Two years ago, I wrote about the latest controversies swirling around Columbus Day. Caught between Columbus the explorer and Columbus the brutal colonizer, the modern psyche has oft seemed paralyzed on the issue of remembrance and honor for such a complicated historical figure.

Speaking in a class of mine but a few days ago, a similar issue was raised in regard to Confederate monuments that are spattered throughout the American South. How do we deal with the issues of heritage and desolation when the two are so closely intertwined?

In my previous article, I was decidedly deferential towards Columbus and celebration of him with a holiday such as Columbus Day. And while I maintain that stance in part (I hold that we can celebrate the world we have and how he shaped it for the better) I also believe we could see a greater representation of American Indians in the broad culture.

See, many municipalities have begun to replace Columbus Day with an "Indigenous People's Day", honoring the Native Americans that Columbus enslaved and subjugated instead of the conqueror himself.

While I still believe these two celebrations, Columbus Day and Indigenous People's Day, may live side-by-side (though many aforementioned municipalities have in fact replaced Columbus Day altogether), I also believe more could be done to honor the native heritage of the first Americans.

Though the population of the Americas likely numbered somewhere around 50 million persons (if not more) prior to contact with Columbus, no more than five millions Native Americans remain today, and that includes people of a mixed ancestry (a designation obviously impossible at the time of Columbian contact).

The death of so many people, and so many others who did not die in immediacy but were reached eventually by disease and later subjugated as slaves or forced to leave their ancestral homes, is a travesty on the highest level. Some have deigned to call it genocide, and I'm not sure they are too far from the case. Doing the things that the Native Americans had to endure was inexcusable.

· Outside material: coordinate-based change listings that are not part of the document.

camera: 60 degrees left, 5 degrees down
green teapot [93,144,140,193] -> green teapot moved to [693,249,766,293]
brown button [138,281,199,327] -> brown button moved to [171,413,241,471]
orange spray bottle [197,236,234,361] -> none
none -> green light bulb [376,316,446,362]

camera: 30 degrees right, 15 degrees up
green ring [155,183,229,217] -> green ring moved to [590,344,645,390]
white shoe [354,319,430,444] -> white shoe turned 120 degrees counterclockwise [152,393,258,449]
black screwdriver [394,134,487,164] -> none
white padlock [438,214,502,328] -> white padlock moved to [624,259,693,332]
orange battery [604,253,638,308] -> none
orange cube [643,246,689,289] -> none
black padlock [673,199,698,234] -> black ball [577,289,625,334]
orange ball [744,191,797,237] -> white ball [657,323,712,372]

And yet, there is nothing to honor this history. This legacy. Now, I'm not saying to throw money blindly at the plight of Native Americans (though rethinking monetary support of Indian reservations might not be a wholly bad idea), but there is absolutely no commemoration of the Native Americans who died.

The closest, and in truth only (I tried Googling it), thing to an American Indian monument in the United States today is the Crazy Horse Memorial...a project that nearly 100 years later, is still not finished.

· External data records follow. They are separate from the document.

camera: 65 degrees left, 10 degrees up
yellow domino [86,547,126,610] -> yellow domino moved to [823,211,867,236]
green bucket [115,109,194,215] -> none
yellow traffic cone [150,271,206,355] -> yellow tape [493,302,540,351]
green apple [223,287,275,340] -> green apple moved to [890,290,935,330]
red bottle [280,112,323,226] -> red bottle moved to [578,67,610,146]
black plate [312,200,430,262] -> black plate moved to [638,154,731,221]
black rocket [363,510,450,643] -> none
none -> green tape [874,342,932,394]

A similar issue was raised in the previously mentioned class; there are literally hundreds of tons of statues that extol the virtue of the Confederate hero, still standing, but close to none that commemorate the African-American slaves they kept.


In all, it doesn't take hardly any effort to put up a plaque. Say a few words. Honor what was stolen. Doing so would be the least that could be done. And yet, it would do so much. Columbus Day and Indigenous People's Day? Yes. Why not both?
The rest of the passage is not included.